Public punishment and south wind
The open square in front of the church of St. Blasius features a statue of the armoured knight Orlando. Dubrovnik placed Orlando’s column as a symbol of the Republic’s freedom, a freedom that was maintained by the Hungarian / Croatian king Siegmund of Luxemburg (latter the King of Germany) under whose protective eye, Dubrovnik as the king’s vassal state, stood untouched from northern invasions. It was known that King Siegmund had a number of similar columns throughout his kingdom and as a sign that Dubrovnik is a part of the same free kingdom, the Republic erected Orlando’s column.

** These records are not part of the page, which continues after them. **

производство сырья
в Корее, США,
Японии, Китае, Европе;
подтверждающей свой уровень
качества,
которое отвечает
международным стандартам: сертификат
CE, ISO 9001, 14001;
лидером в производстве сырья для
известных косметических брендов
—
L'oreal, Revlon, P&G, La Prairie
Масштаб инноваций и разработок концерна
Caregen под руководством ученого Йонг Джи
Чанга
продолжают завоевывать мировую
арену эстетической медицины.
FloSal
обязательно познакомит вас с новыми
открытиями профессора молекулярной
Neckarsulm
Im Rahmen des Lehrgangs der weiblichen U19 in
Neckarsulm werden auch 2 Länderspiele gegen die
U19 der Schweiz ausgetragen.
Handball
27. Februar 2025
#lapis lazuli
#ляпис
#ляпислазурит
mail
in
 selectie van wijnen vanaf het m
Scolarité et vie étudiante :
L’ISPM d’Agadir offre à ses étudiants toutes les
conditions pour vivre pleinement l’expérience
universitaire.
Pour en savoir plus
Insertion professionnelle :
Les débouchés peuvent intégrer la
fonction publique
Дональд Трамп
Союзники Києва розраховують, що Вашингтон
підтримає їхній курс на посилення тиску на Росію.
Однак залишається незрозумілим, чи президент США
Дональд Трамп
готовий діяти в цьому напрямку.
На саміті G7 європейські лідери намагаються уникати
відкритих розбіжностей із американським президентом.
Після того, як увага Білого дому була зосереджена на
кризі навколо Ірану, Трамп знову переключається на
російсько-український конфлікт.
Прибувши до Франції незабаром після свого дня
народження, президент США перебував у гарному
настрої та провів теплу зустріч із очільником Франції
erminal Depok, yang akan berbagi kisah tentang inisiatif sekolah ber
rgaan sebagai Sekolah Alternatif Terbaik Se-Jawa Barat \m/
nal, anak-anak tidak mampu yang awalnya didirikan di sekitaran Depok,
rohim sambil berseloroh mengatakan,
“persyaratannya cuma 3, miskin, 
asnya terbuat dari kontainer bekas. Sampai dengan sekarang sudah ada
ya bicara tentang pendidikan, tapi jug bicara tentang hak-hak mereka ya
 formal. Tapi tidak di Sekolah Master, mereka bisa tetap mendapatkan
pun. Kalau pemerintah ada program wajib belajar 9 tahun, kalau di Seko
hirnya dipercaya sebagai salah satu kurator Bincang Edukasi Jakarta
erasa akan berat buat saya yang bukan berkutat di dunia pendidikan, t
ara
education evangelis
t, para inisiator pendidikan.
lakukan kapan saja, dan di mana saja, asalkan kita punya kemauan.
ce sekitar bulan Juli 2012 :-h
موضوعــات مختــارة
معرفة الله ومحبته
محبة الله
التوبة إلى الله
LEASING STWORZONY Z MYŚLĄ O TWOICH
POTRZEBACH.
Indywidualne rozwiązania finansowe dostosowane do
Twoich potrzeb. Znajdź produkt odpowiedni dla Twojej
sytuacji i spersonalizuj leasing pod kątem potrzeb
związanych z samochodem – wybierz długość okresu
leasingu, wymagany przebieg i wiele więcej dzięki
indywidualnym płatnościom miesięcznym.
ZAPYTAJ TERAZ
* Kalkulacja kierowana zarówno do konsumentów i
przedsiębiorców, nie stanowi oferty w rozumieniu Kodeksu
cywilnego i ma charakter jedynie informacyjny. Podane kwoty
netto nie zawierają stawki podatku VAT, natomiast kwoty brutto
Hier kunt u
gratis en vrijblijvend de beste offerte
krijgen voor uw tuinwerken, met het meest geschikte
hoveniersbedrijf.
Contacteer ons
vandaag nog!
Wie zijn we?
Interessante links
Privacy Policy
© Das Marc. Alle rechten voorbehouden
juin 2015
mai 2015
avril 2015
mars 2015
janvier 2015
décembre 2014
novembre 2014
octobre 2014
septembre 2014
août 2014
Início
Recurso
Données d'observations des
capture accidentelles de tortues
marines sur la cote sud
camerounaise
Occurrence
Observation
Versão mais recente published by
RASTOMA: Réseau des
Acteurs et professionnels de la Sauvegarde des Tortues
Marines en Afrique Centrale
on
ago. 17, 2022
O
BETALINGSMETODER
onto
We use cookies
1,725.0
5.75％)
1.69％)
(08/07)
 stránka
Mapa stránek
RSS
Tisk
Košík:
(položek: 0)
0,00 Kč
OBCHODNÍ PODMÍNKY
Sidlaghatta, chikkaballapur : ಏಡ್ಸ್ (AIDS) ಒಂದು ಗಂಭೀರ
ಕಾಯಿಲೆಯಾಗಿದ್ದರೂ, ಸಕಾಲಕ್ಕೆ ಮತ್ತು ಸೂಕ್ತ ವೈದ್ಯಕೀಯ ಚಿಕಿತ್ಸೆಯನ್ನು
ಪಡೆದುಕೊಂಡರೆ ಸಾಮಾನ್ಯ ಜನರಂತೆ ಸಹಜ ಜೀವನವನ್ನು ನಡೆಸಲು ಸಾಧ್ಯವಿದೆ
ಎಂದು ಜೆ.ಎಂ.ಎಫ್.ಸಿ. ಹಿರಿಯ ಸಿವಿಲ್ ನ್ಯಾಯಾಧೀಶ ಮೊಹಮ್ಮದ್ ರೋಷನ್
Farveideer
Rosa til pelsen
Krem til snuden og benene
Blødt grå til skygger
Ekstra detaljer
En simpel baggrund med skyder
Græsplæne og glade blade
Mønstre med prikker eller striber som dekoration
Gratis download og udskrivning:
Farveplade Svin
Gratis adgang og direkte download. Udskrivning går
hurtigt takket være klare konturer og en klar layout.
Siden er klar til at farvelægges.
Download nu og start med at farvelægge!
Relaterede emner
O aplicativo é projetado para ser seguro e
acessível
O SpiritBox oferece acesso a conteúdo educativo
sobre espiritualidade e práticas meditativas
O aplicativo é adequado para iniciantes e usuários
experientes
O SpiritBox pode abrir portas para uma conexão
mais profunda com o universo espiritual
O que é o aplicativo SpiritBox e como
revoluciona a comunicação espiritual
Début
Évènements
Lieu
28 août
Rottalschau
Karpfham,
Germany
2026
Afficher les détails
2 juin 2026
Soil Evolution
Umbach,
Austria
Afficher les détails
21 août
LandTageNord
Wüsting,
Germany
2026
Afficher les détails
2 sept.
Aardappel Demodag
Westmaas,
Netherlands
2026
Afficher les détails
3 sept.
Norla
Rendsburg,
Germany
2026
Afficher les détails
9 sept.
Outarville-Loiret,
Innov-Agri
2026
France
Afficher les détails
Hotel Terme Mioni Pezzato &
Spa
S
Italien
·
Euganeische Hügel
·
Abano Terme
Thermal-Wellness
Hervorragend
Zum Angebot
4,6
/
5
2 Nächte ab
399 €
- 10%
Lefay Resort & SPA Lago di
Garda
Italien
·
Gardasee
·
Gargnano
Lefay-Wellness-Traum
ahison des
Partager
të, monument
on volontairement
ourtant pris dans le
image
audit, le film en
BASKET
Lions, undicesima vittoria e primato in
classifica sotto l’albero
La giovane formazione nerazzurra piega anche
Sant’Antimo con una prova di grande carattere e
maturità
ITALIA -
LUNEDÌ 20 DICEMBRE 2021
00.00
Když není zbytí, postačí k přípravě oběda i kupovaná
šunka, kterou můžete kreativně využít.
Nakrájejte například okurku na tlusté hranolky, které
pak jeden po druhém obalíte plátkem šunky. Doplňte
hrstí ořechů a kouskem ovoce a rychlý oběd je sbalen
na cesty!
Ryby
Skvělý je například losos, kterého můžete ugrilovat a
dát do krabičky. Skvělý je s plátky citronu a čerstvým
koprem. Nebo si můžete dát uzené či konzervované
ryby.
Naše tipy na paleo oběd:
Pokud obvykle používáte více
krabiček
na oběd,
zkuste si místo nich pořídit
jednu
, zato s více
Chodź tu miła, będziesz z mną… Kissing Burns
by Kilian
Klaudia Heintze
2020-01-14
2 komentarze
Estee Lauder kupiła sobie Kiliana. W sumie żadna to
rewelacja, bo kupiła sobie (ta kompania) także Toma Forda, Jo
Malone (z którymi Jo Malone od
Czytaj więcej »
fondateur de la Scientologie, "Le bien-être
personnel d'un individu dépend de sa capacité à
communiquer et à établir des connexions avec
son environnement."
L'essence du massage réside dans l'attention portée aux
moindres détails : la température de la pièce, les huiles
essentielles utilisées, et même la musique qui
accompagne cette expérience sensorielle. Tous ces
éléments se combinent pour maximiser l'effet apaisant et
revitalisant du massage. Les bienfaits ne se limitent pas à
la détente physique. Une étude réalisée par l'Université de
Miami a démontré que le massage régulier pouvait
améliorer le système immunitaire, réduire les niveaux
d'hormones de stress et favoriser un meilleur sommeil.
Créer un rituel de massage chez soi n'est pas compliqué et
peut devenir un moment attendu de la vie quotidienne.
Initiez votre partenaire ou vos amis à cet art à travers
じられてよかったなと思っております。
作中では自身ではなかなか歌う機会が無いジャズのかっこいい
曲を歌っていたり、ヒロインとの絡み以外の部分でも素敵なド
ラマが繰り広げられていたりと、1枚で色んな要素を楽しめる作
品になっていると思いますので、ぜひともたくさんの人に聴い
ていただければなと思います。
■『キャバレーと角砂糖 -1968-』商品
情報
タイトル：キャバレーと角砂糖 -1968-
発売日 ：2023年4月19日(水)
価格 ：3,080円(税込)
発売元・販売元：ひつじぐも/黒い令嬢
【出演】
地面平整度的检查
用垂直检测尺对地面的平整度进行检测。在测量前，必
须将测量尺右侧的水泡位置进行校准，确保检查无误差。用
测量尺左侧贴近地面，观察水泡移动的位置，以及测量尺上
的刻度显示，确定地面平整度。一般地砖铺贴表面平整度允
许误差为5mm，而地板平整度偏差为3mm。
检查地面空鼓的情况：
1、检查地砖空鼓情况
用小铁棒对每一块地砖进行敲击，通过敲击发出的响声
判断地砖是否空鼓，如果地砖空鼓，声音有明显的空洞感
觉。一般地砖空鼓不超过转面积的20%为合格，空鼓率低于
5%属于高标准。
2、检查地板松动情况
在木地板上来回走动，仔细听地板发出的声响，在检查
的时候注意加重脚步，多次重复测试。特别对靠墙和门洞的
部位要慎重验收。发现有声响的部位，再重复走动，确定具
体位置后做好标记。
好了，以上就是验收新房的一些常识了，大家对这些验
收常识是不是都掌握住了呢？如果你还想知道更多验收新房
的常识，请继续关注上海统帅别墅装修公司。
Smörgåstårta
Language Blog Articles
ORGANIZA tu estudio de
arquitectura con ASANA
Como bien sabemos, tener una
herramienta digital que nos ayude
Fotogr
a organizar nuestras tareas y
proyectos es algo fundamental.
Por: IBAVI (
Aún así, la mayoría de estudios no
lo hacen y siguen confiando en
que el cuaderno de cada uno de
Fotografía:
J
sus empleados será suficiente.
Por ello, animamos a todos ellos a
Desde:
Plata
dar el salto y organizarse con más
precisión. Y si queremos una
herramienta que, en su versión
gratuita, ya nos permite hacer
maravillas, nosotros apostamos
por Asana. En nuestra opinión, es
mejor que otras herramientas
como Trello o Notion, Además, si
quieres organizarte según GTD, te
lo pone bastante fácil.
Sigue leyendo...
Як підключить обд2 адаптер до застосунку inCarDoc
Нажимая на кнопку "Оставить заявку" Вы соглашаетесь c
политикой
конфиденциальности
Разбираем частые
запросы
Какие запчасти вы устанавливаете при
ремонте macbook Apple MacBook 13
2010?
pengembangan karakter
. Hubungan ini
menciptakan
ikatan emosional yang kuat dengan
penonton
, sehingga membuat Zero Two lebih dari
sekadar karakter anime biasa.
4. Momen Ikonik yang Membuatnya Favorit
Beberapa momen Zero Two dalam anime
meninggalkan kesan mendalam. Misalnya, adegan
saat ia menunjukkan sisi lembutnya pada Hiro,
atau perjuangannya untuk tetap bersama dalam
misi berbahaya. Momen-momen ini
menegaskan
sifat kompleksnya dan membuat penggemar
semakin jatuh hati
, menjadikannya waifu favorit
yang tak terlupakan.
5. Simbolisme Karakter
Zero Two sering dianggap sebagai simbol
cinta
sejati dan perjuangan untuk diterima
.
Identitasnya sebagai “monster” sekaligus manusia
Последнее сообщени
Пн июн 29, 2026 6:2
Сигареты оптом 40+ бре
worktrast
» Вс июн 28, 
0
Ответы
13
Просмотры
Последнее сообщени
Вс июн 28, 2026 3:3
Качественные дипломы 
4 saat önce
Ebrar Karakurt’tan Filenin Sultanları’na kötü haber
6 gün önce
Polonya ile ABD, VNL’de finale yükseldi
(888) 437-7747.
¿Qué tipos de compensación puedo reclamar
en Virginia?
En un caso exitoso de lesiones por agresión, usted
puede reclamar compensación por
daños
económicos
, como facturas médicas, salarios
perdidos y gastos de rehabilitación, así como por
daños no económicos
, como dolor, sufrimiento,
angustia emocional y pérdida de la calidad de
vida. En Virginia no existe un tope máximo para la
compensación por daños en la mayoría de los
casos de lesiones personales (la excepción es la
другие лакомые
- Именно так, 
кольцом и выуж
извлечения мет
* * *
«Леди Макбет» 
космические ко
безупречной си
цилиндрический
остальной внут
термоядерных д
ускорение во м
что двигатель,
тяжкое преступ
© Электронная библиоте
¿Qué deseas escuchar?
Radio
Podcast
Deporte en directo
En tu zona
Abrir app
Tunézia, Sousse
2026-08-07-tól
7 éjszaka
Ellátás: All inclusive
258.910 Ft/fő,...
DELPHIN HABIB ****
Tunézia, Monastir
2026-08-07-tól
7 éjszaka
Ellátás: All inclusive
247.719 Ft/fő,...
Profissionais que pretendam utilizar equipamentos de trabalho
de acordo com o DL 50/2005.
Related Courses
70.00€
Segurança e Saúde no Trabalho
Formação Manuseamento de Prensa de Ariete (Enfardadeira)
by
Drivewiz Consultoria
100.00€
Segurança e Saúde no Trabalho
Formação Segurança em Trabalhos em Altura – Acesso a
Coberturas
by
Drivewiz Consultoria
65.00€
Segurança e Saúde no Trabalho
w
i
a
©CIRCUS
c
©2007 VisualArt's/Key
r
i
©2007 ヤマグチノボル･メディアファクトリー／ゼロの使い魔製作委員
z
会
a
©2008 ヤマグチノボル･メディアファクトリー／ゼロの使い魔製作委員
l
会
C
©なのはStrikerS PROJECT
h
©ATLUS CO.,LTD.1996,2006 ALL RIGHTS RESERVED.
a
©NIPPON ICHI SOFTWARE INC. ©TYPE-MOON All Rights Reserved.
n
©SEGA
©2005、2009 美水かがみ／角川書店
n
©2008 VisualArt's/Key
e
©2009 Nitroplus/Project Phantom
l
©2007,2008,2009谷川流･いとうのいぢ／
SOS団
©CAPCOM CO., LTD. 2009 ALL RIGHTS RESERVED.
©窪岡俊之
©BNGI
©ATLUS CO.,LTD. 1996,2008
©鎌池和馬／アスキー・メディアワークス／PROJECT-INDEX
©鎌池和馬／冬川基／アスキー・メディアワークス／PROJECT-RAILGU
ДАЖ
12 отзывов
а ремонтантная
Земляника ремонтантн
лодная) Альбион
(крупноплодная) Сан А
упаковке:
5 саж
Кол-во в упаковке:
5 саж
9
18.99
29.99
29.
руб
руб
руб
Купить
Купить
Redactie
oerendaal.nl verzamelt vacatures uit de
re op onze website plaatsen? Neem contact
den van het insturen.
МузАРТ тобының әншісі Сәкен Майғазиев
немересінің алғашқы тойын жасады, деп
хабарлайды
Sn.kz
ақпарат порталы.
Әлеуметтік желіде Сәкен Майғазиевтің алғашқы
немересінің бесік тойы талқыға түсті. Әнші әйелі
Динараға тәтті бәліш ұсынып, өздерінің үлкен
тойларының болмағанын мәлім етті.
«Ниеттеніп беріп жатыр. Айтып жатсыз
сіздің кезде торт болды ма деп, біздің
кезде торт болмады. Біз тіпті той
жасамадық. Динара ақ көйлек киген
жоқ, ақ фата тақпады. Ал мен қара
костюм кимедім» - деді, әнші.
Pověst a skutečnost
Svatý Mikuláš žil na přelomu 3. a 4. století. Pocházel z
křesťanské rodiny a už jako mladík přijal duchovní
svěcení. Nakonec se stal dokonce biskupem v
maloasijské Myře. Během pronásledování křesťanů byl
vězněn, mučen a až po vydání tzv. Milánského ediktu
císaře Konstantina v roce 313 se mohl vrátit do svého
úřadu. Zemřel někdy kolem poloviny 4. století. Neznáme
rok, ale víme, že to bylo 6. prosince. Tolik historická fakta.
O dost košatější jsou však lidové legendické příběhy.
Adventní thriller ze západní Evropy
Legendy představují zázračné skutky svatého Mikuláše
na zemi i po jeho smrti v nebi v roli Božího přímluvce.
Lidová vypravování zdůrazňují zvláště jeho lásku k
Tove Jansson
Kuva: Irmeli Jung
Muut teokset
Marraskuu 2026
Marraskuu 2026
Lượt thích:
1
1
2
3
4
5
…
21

Orlando’s column served the city of Dubrovnik as a flag carrier, symbol of freedom and as a metaphor for trade. It also served as a place where citizens were once summoned to hear state decrees and to witness punishments. The knights right hand is prescribed as a measure of length, and is named ‘lakat’, or elbow in English (51.2 cm).
Orlando’s Column was a column for the shameful exposure and public punishment of offender. Many have ended their lives in front of the public there, which warned people what would happen if they were disobedient.
Bura & Jugo – The winds of Dubrovnik
It might seem silly, but many people of Dubrovnik believe the wind can not only help determine if rain is on the horizon, but it can also affect mood, health, food production and may even motivate you to commit a crime. Specifically, the two winds to know are “bura” and “jugo”, which represent the northern and southern winds respectively.
Jugo is a moist wind, accompanied by dark clouds and rain-filled storms. People of Dubrovnik tend to be sun-loving people, they are not fond of jugo. It is said to cause depression, body aches, pains and grumpiness. In this unique part of the world, jugo is always an acceptable excuse for this melancholic behaviour.
In the old Republic of Dubrovnik, if criminals committed their crime during Jugo they would be pardoned even for murder. Additionally, no laws were passed while jugo was blowing as it was believed to tamper in ones judgment. The Dubrovnik people held that duing the southern winds blowing, a man can not bring a fair court to even himself, moreover about the others!
Bura comes from the north and can reach speeds of 220 km (136 miles) per hour, but has been clocked as high as 304km (189 miles) per hour. It’s a dry cool wind, which is why it can be freezing on a sunny cloudless day. If the sun is out and you’re freezing to death, that’s bura. It’s most common in winter, but can happen at any time of the year.